By March 1917 the proletariat did not only want their physical needs satisfied but they also wanted political change. On the seventh forty thousand workers from the Putilov engineering works went on strike in Petrograd. The next day they were joined in their demonstrations by thousands of women. Over the next few days men and women demanded food, fuel and better conditions together. On the twelfth soldiers joined the strikers and marched with them to the Duma. Instead of shooting at the crowds, they shot at their officers. The Tsar had lost the support of the army. The Tsar could not survive revolution this time.
He had lost the support of the army that had been very important to him in keeping control by suppressing any opposition. Underneath him the people had always been divided into different political factions but this time only a portion of the aristocracy supported him. On 15 March, the railway workers did not allow the Tsar’s train into Petrograd. Certain army officials entered the Tsar’s compartment to ask him to abdicate but the Tsar had already decided to do this in favour of his brother as his son’s medical condition meant that there would be added difficulty to his ruling. However, Russia had had enough of the Tsars.
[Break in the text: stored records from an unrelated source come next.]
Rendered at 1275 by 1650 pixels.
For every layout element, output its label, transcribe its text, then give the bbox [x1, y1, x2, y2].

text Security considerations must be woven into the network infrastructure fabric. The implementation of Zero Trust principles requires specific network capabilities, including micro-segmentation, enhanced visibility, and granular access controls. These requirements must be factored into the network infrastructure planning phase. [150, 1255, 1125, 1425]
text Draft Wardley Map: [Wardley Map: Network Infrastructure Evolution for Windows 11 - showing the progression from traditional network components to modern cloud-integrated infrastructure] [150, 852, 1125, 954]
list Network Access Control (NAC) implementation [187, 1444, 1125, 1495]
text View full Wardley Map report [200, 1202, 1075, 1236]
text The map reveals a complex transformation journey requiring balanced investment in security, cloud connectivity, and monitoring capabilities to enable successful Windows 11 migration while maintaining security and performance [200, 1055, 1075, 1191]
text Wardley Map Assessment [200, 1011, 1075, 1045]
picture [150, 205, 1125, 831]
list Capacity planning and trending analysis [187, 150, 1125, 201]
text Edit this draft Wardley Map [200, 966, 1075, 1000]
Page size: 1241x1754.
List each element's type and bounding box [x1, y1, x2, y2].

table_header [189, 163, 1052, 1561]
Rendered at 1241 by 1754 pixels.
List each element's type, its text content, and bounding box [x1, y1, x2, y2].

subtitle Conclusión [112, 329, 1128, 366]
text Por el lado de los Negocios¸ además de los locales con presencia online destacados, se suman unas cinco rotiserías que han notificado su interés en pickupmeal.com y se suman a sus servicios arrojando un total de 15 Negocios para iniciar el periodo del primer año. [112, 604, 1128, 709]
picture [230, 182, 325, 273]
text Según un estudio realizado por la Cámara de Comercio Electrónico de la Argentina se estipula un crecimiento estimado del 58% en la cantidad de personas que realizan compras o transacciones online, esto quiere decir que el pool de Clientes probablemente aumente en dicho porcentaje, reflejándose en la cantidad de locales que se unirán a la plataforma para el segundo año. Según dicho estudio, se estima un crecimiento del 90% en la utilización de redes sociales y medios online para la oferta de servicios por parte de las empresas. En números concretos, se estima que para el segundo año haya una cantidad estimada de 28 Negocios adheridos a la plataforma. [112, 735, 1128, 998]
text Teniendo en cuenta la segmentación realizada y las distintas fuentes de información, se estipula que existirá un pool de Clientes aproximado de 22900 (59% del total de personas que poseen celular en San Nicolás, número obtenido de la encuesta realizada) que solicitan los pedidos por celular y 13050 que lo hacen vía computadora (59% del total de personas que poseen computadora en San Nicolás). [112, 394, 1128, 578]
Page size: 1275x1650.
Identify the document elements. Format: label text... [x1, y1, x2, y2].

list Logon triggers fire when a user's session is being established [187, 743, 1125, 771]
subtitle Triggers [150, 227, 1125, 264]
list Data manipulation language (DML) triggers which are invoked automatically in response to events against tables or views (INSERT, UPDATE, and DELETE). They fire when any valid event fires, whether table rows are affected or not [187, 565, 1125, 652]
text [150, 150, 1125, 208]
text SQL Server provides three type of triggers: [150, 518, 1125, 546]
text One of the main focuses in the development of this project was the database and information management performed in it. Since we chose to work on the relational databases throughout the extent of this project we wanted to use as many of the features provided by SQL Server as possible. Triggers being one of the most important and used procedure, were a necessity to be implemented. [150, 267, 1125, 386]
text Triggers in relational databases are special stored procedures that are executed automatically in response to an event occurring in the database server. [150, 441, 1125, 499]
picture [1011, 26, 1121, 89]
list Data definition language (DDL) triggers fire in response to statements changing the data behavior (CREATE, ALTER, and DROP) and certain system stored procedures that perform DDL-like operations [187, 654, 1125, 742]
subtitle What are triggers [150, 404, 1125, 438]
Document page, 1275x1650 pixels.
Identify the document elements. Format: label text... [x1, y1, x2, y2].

Some people think that abdication was the biggest mistake of all as it meant certain ruination for the Romanovs. The 1917 revolution was the result of a combination of factors. In the short term, the First World War was an important cause, but there was a growing dissatisfaction with the Tsarist regime and the economic and social hardships it caused, that nearly boiled over in 1905. Everything that ever happened or did not happen in Russia could be shown as a reason for it but what made it so significant was what happened after the overthrowing of the Tsar with the Provisional Government and Lenin.